* **To do**
Collect each line in the records below that contains the string "root", treating uppercase and lowercase letters as different.
Task data below:
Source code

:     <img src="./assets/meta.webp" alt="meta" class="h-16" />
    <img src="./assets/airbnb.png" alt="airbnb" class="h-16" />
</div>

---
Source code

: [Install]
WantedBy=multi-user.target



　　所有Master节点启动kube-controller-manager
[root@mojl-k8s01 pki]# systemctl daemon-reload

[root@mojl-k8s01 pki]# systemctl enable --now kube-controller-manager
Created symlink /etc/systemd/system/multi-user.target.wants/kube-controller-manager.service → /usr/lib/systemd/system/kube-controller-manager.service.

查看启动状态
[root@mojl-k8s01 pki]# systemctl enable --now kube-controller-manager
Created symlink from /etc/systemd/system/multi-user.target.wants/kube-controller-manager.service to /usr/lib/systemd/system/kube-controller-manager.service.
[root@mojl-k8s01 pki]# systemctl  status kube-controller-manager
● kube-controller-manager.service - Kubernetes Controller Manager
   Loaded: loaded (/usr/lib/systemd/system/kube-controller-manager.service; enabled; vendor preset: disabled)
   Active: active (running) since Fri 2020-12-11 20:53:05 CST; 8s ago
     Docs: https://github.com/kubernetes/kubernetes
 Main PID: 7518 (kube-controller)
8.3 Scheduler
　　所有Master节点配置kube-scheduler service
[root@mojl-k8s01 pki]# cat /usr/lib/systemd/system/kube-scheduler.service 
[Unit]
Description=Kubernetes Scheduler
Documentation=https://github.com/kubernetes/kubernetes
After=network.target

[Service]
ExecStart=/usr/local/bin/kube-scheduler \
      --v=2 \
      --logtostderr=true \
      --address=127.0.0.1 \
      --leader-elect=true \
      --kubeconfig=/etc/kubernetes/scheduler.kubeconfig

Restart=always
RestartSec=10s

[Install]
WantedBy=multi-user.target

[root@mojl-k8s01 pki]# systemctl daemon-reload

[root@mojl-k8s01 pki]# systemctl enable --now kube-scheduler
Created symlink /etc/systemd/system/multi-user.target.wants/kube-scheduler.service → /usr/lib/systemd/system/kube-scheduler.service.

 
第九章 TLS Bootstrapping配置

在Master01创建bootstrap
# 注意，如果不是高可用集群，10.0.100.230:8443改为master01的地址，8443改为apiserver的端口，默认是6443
End of Task data.
* **Task output**
[root@mojl-k8s01 pki]# systemctl daemon-reload
[root@mojl-k8s01 pki]# systemctl enable --now kube-controller-manager
[root@mojl-k8s01 pki]# systemctl enable --now kube-controller-manager
[root@mojl-k8s01 pki]# systemctl  status kube-controller-manager
[root@mojl-k8s01 pki]# cat /usr/lib/systemd/system/kube-scheduler.service 
[root@mojl-k8s01 pki]# systemctl daemon-reload
[root@mojl-k8s01 pki]# systemctl enable --now kube-scheduler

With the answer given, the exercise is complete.